Höhere Temperaturen fördern die Vermehrung und Verbreitung vieler Schadorganismen. Bezogen auf Weizen sind bei Insekten hier besonders Blattläuse und Zikaden relevant, da diese Vektoren für Viruserkrankungen sind. Es gibt bereits vermehrt Anstrengungen, auch im Weizen Resistenzen gegenüber solchen Viren einzukreuzen. Ähnliches gilt für neue Schaderreger, wie beispielsweise Schwarzrost, der im Jahr 2021 in weiten Teilen Europas beobachtet wurde. In vielen Teilen der Welt führt dieser Pilz bereits zu hohen Ertragseinbußen. Das Beispiel zeigt, dass auch neue Schaderreger bei uns Fuß fassen könnten. Als Züchter gilt es, solche Entwicklungen aufmerksam zu beobachten und gegebenenfalls resistente Zuchtstämme zu entwickeln.
Fazit
Zusammengenommen gibt es also eine Reihe von Merkmalen, welche zukünftig in der Getreidezüchtung weiter an Bedeutung gewinnen werden. Schwerpunkte der Züchtungsanstrengungen sind das Minimieren von Anbaurisiken durch erhöhte abiotische und biotische Stresstoleranz. Dies trägt letztendlich zur Ertragsstabilität und Sicherstellung von Qualität bei schwankenden Umweltbedingungen bei. Entscheidend für den Erfolg der Züchtung wird sein, traditionelle Züchtung mit neuen technischen Entwicklungen zu vereinen. Dabei spielen unter anderem verbesserte Datenmanagement-Systeme, innovative Sensortechnik und genomische Ansätze eine wichtige Rolle.
Fotos: Rapp/W. v. Borries-Eckendorf, Saaten-Union
Schnell gelesen (Kurzfassung):
Schwerpunkte der Züchtungsanstrengungen sind das Minimieren von Anbaurisiken durch erhöhte abiotische und biotische Stresstoleranz.

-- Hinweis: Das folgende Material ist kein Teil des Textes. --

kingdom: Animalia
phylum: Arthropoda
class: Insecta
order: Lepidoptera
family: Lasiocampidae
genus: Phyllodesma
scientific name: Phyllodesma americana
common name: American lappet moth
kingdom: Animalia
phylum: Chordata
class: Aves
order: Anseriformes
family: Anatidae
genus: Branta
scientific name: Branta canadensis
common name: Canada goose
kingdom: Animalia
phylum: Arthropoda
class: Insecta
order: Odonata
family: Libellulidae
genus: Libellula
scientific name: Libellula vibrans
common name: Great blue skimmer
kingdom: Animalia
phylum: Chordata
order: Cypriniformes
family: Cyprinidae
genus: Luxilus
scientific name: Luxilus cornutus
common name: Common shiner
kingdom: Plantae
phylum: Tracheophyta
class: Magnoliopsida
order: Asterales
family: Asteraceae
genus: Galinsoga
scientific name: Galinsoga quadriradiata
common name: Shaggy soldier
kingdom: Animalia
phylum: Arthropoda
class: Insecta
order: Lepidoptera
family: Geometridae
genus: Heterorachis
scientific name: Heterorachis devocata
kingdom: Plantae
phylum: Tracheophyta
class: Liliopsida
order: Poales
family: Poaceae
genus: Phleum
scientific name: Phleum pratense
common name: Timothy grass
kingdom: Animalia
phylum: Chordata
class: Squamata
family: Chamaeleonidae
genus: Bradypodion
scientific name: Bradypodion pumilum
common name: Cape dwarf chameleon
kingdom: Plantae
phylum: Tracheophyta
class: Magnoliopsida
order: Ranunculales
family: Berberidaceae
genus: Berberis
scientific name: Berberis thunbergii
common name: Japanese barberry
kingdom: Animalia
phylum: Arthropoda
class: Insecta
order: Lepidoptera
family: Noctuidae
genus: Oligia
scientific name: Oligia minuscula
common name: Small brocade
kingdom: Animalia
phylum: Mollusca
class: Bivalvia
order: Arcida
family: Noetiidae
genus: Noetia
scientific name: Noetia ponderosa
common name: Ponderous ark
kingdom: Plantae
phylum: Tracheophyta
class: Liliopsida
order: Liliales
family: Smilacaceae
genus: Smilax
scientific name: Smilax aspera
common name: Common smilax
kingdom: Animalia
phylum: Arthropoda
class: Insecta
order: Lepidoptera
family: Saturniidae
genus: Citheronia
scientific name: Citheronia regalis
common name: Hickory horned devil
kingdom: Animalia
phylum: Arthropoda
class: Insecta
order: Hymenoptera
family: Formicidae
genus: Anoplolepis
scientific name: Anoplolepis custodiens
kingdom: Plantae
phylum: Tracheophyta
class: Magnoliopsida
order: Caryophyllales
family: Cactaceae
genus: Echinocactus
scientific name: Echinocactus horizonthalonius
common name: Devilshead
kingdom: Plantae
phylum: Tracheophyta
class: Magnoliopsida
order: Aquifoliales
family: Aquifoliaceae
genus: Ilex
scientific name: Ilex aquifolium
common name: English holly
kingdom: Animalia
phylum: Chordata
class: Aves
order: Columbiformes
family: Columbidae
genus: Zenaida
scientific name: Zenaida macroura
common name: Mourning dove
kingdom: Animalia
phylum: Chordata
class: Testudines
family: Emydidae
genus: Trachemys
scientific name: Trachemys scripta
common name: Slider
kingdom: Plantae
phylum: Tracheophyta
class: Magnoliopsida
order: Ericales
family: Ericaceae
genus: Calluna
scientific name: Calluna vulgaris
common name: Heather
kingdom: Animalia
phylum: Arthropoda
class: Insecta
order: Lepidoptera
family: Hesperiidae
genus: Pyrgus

Es gibt eine Reihe von Merkmalen, die zukünftig in der Getreidezüchtung weiter an Bedeutung gewinnen werden, damit der Weizen der Zukunft mit den veränderten Bedingungen zurechtkommt. Diese sind zum Beispiel:
- Steigerung der Hitze- und Trockenresistenz
- Höheres N-Aneignungsvermögen
- Höhere Proteingehalte
- Verbessertes Wurzelsystem
- Verbesserte Standfestigkeit
- Erhöhung der Fallzahl/Fallzahlstabilität
Entscheidend für den Erfolg der Züchtung wird sein, traditionelle Züchtung mit neuen technischen Entwicklungen zu vereinen. Dabei spielen unter anderem verbesserte Datenmanagement Systemen, innovative Sensortechnik und genomische Ansätze eine wichtige Rolle.